Question:
Using the “cars” dataset in R, build a linear model for stopping distance as a function of speed and replicate the analysis of your textbook chapter 3 (visualization, quality evaluation of the model, and residual analysis.)
Answer:
Now, let’s start replicating the analysis in the reading (I like using ggplot so the actual output will vary in aesthetics) by taking a look at the data
So, there does appear to be a relationship between the variables. Now, let’s create a linear model to see what we can determin.
##
## Call:
## lm(formula = dist ~ speed, data = cars)
##
## Coefficients:
## (Intercept) speed
## -17.579 3.932
We can generate some summary statistics to determine how well the data fits.
##
## Call:
## lm(formula = dist ~ speed, data = cars)
##
## Residuals:
## Min 1Q Median 3Q Max
## -29.069 -9.525 -2.272 9.215 43.201
##
## Coefficients:
## Estimate Std. Error t value Pr(>|t|)
## (Intercept) -17.5791 6.7584 -2.601 0.0123 *
## speed 3.9324 0.4155 9.464 1.49e-12 ***
## ---
## Signif. codes: 0 '***' 0.001 '**' 0.01 '*' 0.05 '.' 0.1 ' ' 1
##
## Residual standard error: 15.38 on 48 degrees of freedom
## Multiple R-squared: 0.6511, Adjusted R-squared: 0.6438
## F-statistic: 89.57 on 1 and 48 DF, p-value: 1.49e-12
The residuals appeaar to be roughly balanced around zero; however, the maximum has a slightly larger magnitude than the minimum. The standard error for the intercept is 2.6 times smaller than the estimate and the standard error for the speed coefficient is 9.46 times smaller than the estimate. Also, the estimates are indicated to be significant predictors of at least \(.0.01 \le p \le 0.05\) with an \({R}^{2}\) value of 0.651 which means that the model explains 65.1 percent of the data’s variation
Now, we can plot the resduals against the fitted values.

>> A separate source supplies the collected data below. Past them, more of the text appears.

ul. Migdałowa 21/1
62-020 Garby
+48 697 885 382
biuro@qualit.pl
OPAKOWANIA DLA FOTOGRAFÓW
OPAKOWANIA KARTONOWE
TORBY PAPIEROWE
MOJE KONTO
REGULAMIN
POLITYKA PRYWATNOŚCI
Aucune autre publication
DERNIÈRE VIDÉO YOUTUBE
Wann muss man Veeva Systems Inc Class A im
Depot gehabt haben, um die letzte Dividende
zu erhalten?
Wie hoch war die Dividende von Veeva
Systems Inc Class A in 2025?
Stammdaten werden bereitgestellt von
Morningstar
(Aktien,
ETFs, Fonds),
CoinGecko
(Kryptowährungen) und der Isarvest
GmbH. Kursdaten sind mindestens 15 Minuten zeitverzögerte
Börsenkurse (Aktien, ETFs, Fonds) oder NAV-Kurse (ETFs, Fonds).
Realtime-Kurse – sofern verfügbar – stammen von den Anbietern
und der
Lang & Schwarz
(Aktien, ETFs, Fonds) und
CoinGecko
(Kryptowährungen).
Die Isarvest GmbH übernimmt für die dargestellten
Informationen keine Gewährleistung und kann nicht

The data in this plot appears to have a constant variability; however, it seems like there may be a slight increase in variability as fitted values increase. We should carefully monitor that as it would mean that there may be a more complex relationship between these variables. Additionally, we also should also view the distribution of the residuals.

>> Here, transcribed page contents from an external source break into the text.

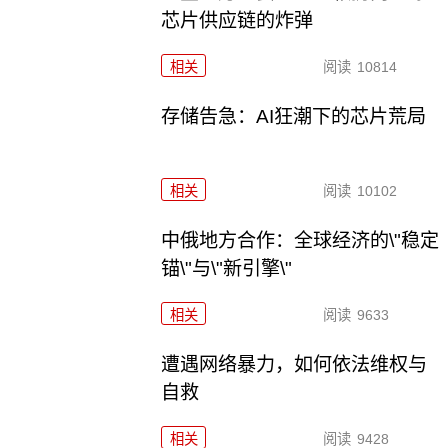
芯片供应链的炸弹
相关
阅读
10814
存储告急：AI狂潮下的芯片荒局
相关
阅读
10102
中俄地方合作：全球经济的\"稳定
锚\"与\"新引擎\"
相关
阅读
9633
遭遇网络暴力，如何依法维权与
自救
相关
阅读
9428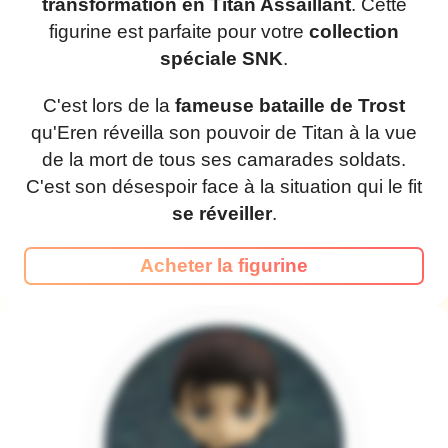
transformation en Titan Assaillant
. Cette
figurine est parfaite pour votre
collection
spéciale SNK
.
C'est lors de la
fameuse bataille de Trost
qu'Eren réveilla son pouvoir de Titan à la vue
de la mort de tous ses camarades soldats.
C'est son désespoir face à la situation qui le fit
se réveiller
.
Acheter la figurine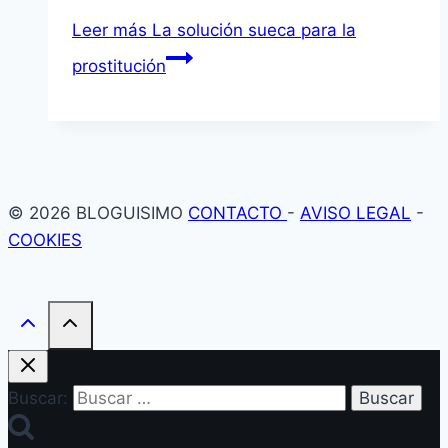
Leer más
La solución sueca para la
prostitución
© 2026 BLOGUISIMO
CONTACTO
-
AVISO LEGAL
-
COOKIES
Buscar: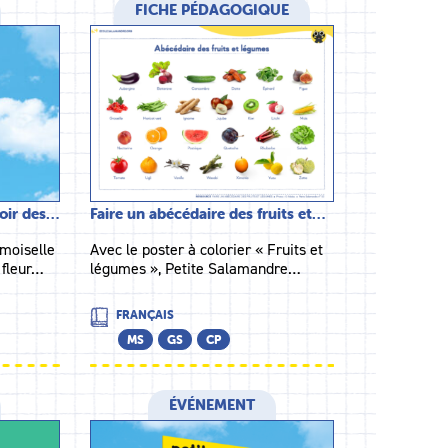
FICHE PÉDAGOGIQUE
voir des…
Faire un abécédaire des fruits et…
emoiselle
Avec le poster à colorier « Fruits et
 fleur…
légumes », Petite Salamandre…
FRANÇAIS
MS
GS
CP
ÉVÉNEMENT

From this plot we can see that the curve the data is making may be slightly convex (upturned U), so there may be some right skew to the data, but this appears to be minor. Additionally, here is a histogram plot of the residuals to confirm our findings.

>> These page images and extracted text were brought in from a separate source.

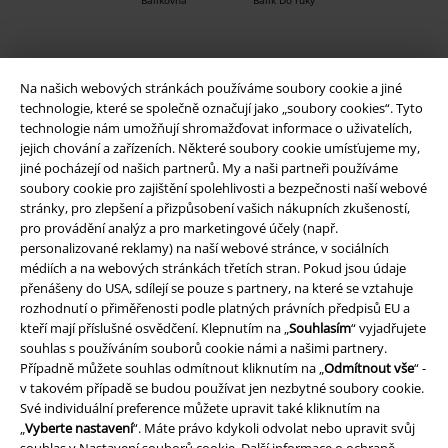
Balíkovna
Balík Do ruky
EMP aplikaci
Na našich webových stránkách používáme soubory cookie a jiné
Stáhněte si novou EMP aplikaci zdarma a využijte všechny nové
technologie, které se společně označují jako „soubory cookies“. Tyto
funkce a výhody!
technologie nám umožňují shromažďovat informace o uživatelích,
jejich chování a zařízeních. Některé soubory cookie umísťujeme my,
jiné pocházejí od našich partnerů. My a naši partneři používáme
soubory cookie pro zajištění spolehlivosti a bezpečnosti naší webové
stránky, pro zlepšení a přizpůsobení vašich nákupních zkušeností,
pro provádění analýz a pro marketingové účely (např.
A Warner Music Group Company
personalizované reklamy) na naší webové stránce, v sociálních
médiích a na webových stránkách třetích stran. Pokud jsou údaje
přenášeny do USA, sdílejí se pouze s partnery, na které se vztahuje
rozhodnutí o přiměřenosti podle platných právních předpisů EU a
kteří mají příslušné osvědčení. Klepnutím na „
Souhlasím
“ vyjadřujete
souhlas s používáním souborů cookie námi a našimi partnery.
Případně můžete souhlas odmítnout kliknutím na „
Odmítnout vše
“ -
v takovém případě se budou používat jen nezbytné soubory cookie.
Své individuální preference můžete upravit také kliknutím na
„
Vyberte nastavení
“. Máte právo kdykoli odvolat nebo upravit svůj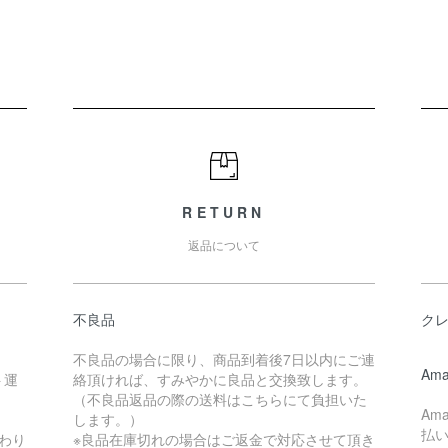
RETURN
返品について
不良品
ク
不良品の場合に限り、商品到着後7日以内にご連
Ama
ト運
絡頂ければ、すみやかに良品と交換致します。
（不良品返品の際の送料はこちらにて負担いた
Am
します。）
払
わり
※良品在庫切れの場合はご返金で対応させて頂き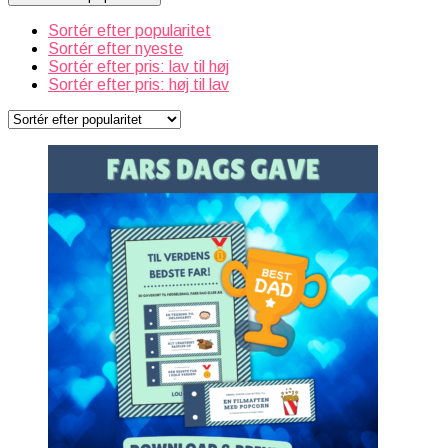
Sortér efter popularitet
Sortér efter nyeste
Sortér efter pris: lav til høj
Sortér efter pris: høj til lav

Overall, given the steps provided in the reading, I would say the model does an okay job predicting the response variable. It’s obviously not perfect, but there does not appear to be any extreme issues with the given predictor variable. As previously mentioned, we should keep an eye on the fitted values vs. residuals to ensure there is constant variability.